Le Corbusier, both cursed and praised guru of modern architecture

Publisher
ČTK
26.08.2025 21:00
France

Roquebrune Cap Martin

Le Corbusier


Roquebrune-Cap-Martin – Simple shapes and clean surfaces over which sunlight can pass unhindered, rooftop gardens, and dominant materials of reinforced concrete, steel, and glass – such was the style of Swiss-French architect and painter Le Corbusier, who died at the age of seventy-seven on August 27, 1965. Purism, as he called this style, inspired many other architects, including those from the Czech Republic.

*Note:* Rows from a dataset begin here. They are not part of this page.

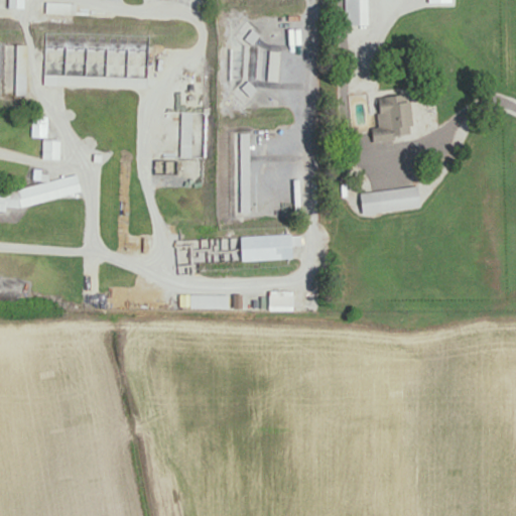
[(9,0),(9,8),(26,9),(25,0),(9,0)]
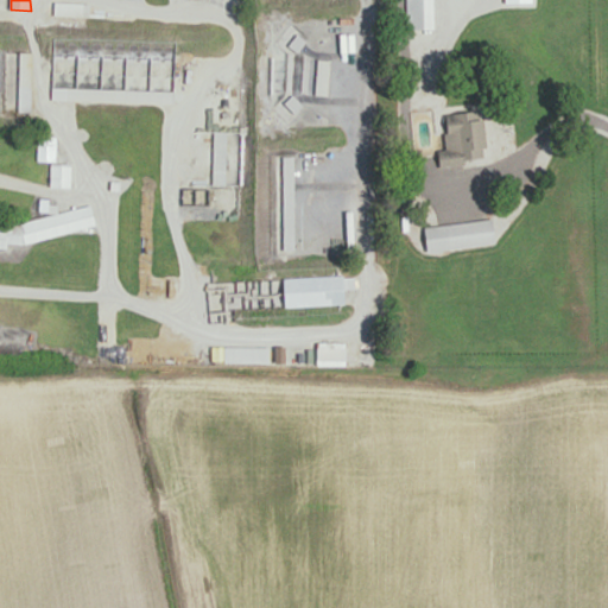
[(406,0),(407,30),(435,30),(435,0),(406,0)]
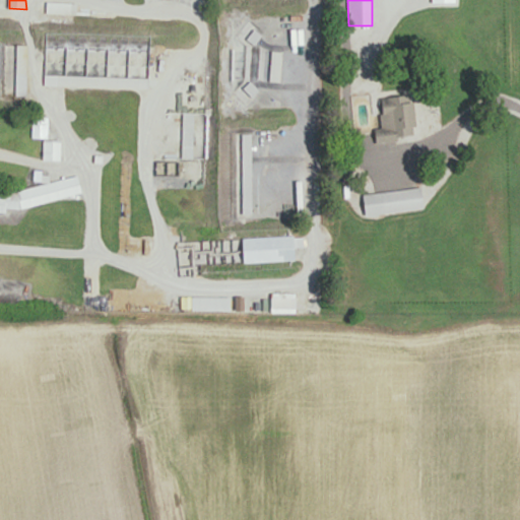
[(67,4),(48,4),(48,13),(67,13),(67,4)]
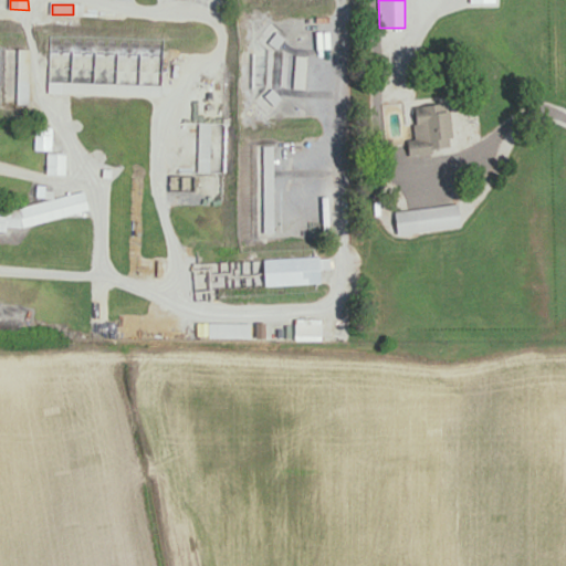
[(52,37),(50,79),(139,81),(140,50),(134,50),(134,39),(52,37)]
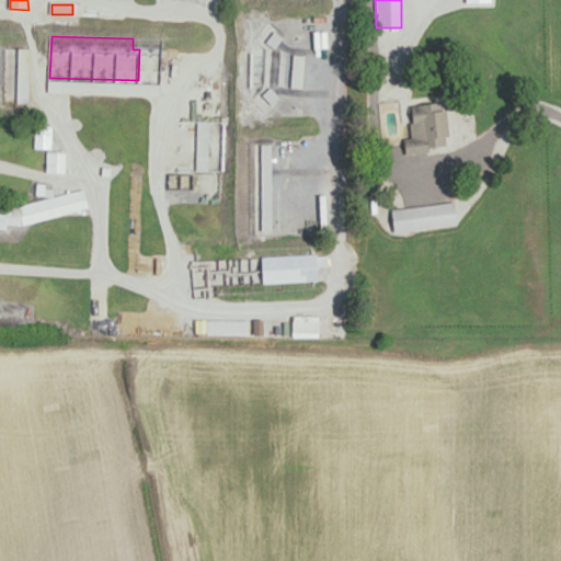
[(31,104),(30,48),(19,48),(19,104),(31,104)]
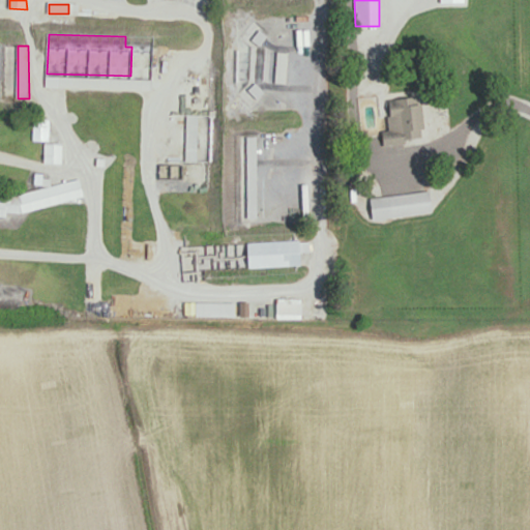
[(288,52),(277,52),(277,84),(288,84),(288,52)]
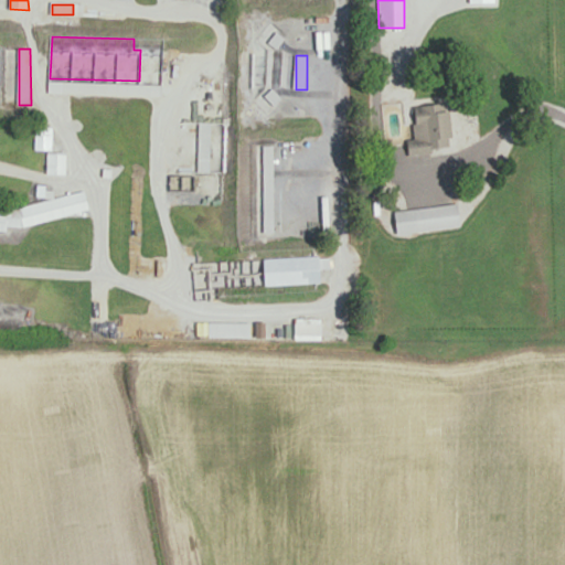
[(409,155),(455,149),(449,103),(415,107),(418,139),(408,140),(409,155)]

For his austere reinforced concrete buildings and visionary ideas of urban residential complexes, he earned not only admiration but also misunderstanding and condemnation. His theory of "vertical garden cities," in which everything was to be grand – large buildings, large open spaces, large highways – he unsuccessfully attempted to put into practice in India in the city of Chandigarh, and his students tried the same in Brasília. The famous Le Corbusier building in Marseille inspired architect Rudolf Bergr in his design of three experimental eighteen-story buildings in the Březenecká housing estate in Chomutov.

Le Corbusier, who created not only world-famous furniture designs but also a collection of sculptures, paintings, drawings, gouaches, collages, graphics, and tapestries, also lectured several times in Prague. He was enthusiastic about the Veletržní Palace and created a plan for the development of Zlín, which, however, remained unrealized. He then evaluated the appearance of Karlovy Vary as "a swarm of cream cakes." Some local architects also worked in Le Corbusier's studio, the first of whom was Vladimír Karfík.